Original Post
August 3, 2011
(Bloomberg) -- It isn't the best time to be looking for a tax break from Congress as lawmakers focus their fiscal attention on reducing the U.S. budget deficit.
That hasn't stopped a bipartisan group of seven House lawmakers, including three who are members of the tax-writing Ways and Means committee, from backing legislation that would give new tax benefits to biotechnology, pharmaceutical and medical-device companies.
"Even in times of fiscal constraints, it is extremely important for us to create the environment for job creation," Representative Allyson Schwartz, a Pennsylvania Democrat and a sponsor of the measure, said about the timing of the bill. "This is very focused on what is a growth industry that does need incentives," she told Bloomberg Government in a phone interview.
The legislation would offer businesses in the area of "life sciences" a choice of two tax breaks: one is a credit of 40 percent for the first $150 million of research. That is double the current 20 percent research and development tax credit.
The other would be the opportunity to bring home to the U.S. up to $150 million annually in overseas profits at a low tax rate of 5.25 percent, with the requirement that the money be used to hire scientists or invest in research.
Repatriating Profits
Companies are subject now to a top marginal rate of 35 percent when repatriating overseas profits.
Both options could be renewed annually for five years.
Schwartz said the tax breaks are necessary because life sciences companies face increasing foreign competition and a weak U.S. economy that has imperiled the survival of young companies.
"I've talked to a number of start-ups who say they've struggled to maintain their solvency," said Schwartz, whose Philadelphia-area district is home to a division of New Brunswick, New Jersey-based health-care giant Johnson & Johnson.
The tax credit is targeted to smaller firms while the repatriation provision is expected to attract companies large enough to have overseas operations. Companies could switch between repatriation and tax credits in different years.

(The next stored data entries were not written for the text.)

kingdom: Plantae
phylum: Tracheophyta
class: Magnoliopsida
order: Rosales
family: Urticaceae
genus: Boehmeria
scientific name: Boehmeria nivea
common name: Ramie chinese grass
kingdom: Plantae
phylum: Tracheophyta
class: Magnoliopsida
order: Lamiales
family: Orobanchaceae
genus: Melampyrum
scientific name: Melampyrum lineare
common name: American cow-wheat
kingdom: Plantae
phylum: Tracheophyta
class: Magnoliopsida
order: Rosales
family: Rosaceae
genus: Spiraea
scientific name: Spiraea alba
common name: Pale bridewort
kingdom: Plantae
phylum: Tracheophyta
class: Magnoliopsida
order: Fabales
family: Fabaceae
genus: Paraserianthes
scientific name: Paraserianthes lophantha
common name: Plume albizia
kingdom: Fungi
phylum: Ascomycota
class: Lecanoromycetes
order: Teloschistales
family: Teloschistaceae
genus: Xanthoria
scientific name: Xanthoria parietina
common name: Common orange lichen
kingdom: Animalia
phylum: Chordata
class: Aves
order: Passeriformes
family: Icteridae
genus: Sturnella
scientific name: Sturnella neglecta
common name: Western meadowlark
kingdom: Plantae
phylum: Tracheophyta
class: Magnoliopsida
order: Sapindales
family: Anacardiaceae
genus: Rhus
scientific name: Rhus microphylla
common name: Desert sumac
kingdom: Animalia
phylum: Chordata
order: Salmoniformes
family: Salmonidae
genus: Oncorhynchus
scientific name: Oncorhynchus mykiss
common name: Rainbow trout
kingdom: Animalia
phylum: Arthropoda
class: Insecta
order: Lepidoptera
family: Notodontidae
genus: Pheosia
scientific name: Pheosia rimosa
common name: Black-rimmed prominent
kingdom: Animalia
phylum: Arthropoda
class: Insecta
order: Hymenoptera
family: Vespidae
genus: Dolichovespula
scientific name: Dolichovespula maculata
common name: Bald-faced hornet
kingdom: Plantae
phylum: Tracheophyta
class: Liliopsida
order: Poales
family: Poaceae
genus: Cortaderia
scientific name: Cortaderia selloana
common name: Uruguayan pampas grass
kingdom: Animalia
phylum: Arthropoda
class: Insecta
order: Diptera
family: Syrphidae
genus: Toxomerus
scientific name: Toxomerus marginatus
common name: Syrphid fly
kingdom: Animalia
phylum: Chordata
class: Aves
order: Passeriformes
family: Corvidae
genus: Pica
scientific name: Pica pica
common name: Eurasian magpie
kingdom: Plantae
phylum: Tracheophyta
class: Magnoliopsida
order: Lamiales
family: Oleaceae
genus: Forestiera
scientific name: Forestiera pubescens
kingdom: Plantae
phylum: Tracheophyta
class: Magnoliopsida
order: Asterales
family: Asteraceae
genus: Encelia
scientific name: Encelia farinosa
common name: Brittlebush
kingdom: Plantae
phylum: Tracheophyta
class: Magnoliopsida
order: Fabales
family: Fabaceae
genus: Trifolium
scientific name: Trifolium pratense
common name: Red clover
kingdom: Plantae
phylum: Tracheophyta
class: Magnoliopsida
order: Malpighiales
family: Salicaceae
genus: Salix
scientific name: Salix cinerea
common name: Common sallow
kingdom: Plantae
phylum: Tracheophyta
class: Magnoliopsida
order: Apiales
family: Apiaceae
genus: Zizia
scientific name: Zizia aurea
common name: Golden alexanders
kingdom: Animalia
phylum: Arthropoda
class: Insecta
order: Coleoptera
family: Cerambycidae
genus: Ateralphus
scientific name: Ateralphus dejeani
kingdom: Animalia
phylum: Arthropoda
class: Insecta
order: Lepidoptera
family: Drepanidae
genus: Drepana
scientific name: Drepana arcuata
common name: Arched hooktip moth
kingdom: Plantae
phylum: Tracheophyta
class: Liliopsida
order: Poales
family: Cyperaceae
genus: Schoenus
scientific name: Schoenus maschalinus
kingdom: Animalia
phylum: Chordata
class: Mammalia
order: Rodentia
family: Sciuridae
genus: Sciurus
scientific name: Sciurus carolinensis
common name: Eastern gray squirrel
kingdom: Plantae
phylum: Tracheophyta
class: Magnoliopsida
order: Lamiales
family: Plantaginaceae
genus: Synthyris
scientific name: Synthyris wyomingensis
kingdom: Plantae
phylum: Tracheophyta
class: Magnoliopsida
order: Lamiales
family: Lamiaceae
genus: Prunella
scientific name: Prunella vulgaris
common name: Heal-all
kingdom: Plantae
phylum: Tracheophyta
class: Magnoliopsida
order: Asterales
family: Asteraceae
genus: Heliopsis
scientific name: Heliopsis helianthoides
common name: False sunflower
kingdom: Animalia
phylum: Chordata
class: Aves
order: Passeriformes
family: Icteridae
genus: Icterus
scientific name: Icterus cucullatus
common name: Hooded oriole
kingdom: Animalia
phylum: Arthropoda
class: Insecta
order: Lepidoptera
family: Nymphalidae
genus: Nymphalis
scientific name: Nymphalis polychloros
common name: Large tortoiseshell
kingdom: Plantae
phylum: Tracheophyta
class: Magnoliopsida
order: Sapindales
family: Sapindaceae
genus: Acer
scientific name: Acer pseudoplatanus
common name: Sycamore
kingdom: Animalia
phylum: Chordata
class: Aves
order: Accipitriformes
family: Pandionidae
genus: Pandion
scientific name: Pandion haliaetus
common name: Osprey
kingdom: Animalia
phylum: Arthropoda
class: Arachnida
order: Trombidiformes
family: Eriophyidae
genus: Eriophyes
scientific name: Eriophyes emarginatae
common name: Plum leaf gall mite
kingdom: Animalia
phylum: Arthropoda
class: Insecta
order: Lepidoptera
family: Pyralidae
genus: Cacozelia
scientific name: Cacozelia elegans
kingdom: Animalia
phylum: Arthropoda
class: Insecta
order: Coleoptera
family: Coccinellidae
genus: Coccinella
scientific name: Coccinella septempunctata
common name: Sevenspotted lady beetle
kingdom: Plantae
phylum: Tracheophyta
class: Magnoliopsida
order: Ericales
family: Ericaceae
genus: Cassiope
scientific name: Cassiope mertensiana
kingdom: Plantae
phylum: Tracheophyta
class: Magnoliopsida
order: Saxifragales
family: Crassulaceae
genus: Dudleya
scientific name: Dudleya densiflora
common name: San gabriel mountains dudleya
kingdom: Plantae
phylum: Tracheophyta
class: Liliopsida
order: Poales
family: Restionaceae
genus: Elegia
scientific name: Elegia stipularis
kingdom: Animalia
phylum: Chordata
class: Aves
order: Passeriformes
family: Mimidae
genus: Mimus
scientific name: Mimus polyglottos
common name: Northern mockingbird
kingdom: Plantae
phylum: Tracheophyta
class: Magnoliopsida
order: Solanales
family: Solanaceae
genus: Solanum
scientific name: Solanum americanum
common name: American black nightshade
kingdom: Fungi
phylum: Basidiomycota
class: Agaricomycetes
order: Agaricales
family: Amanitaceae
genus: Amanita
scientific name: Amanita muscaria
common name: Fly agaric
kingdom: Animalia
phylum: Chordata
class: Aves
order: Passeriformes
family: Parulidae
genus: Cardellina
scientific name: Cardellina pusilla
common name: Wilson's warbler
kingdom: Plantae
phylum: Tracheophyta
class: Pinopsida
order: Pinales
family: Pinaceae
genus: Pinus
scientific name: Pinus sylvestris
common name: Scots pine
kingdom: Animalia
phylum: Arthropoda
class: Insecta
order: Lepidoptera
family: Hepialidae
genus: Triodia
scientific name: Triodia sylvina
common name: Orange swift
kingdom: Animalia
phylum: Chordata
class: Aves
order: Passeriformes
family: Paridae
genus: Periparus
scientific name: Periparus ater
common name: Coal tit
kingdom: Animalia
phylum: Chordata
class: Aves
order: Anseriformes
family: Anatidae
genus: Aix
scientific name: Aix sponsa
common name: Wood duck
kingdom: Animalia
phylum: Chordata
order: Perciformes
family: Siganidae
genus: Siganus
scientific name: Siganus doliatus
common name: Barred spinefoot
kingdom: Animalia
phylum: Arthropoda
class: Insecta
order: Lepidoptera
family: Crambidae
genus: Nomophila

An analysis of the legislation prepared for a coalition of businesses and research institutes backing the plan estimates the bill would cost the U.S. Treasury $2.5 billion in forgone revenue over five years and $7.3 billion over 10 years.
The same report estimated that the legislation has the potential to create 580,000 jobs.
Job Creation
The tax holiday component is a relatively inexpensive way to promote job growth because it focuses on overseas profits that wouldn't be repatriated to the U.S. without a lower tax rate, said Brian Munroe, vice president for government relations for Chadds Ford, Pennsylvania-based Endo Pharmaceuticals Holdings Inc.
"Nobody believes that money's coming back" unless the tax rate drops, Munroe said.
A 2004 tax holiday has been criticized because much of the repatriated money was spent on dividend buybacks and other non- employment items.
Munroe said the bill contains provisions aimed at ensuring that funds brought back to the U.S. at low tax rates would be used for research and not diverted for other uses.
Research Spending
Under the House bill, and a companion Senate version introduced by Pennsylvania Democrat Robert Casey, repatriated funds must be kept separate from other company accounts and the company must certify that its research spending has increased from previous years.
While sponsors say the bill targets small and midsized companies, members of the business coalition supporting it include large multinational companies that also are eligible for the tax break.
The legislation was sharply criticized as a wasteful subsidy to business by Steve Wamhoff, legislative director of Citizens for Tax Justice, a Washington tax policy research group that advocates curbing corporate tax breaks.
Wamhoff said the tax subsidies would pay for research that would be done in any case, even without the tax break.
'Money Is Fungible'
"You can't tell a corporation what to do," Wamhoff said in a phone interview. "Money is fungible."
The life sciences proposal has political heft behind it in Congress. The main sponsor, Devin Nunes, a California Republican, along with co-sponsors Pennsylvania Republican Jim Gerlach and New Jersey Democrat Bill Pascrell Jr., are members of the tax-writing Ways and Means Committee, to which the measure has been referred.
The bill is being considered amid signs that after a long slump, venture capital is beginning to flow back into biotechnology firms.
Munroe said the intensity of competition from Singapore, China, India and other growing economies justifies using tax policy to reinforce private sector efforts to expand biotechnology and related industries.